*TASK DATA:*

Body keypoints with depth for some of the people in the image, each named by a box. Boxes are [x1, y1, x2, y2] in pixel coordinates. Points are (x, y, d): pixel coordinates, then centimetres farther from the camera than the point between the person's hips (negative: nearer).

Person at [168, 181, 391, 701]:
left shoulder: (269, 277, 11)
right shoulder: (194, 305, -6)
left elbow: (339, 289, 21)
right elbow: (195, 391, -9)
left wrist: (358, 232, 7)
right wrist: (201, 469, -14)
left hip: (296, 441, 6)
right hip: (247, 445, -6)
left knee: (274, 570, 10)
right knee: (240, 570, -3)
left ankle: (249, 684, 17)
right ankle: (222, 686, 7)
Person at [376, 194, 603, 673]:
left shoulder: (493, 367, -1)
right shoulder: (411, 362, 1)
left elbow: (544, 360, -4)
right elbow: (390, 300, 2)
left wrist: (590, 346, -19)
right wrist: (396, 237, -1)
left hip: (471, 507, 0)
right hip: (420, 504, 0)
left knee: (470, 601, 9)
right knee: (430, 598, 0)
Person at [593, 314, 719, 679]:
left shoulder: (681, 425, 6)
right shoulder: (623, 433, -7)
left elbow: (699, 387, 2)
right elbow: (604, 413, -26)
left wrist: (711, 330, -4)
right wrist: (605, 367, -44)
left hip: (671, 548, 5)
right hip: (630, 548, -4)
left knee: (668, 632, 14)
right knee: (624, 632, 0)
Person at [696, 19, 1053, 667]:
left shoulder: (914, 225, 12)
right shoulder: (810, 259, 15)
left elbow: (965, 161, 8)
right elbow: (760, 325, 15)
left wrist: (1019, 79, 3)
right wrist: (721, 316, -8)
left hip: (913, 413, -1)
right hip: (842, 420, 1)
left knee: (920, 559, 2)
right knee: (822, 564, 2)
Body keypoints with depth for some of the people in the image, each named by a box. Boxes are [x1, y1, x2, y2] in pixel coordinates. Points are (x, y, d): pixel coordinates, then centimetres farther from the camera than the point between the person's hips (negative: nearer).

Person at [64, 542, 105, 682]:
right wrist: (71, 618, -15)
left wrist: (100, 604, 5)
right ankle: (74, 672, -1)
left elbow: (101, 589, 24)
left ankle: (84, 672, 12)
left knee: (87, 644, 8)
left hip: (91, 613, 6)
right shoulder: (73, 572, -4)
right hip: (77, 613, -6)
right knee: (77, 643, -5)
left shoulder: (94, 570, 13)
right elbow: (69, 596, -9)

*EXERCISE:* Convert the rows from the line containing "left knee: (87, 644, 8)" through the last row, inclusive, into a two-column CSV with the headers keypoint and position. Give one line per row, with each value in its own quoted field and any line breaks replaced by spaces.

*OUTPUT FOR THIS EXERCISE:*
keypoint,position
"left knee:","(87, 644, 8)"
"left hip:","(91, 613, 6)"
"right shoulder:","(73, 572, -4)"
"right hip:","(77, 613, -6)"
"right knee:","(77, 643, -5)"
"left shoulder:","(94, 570, 13)"
"right elbow:","(69, 596, -9)"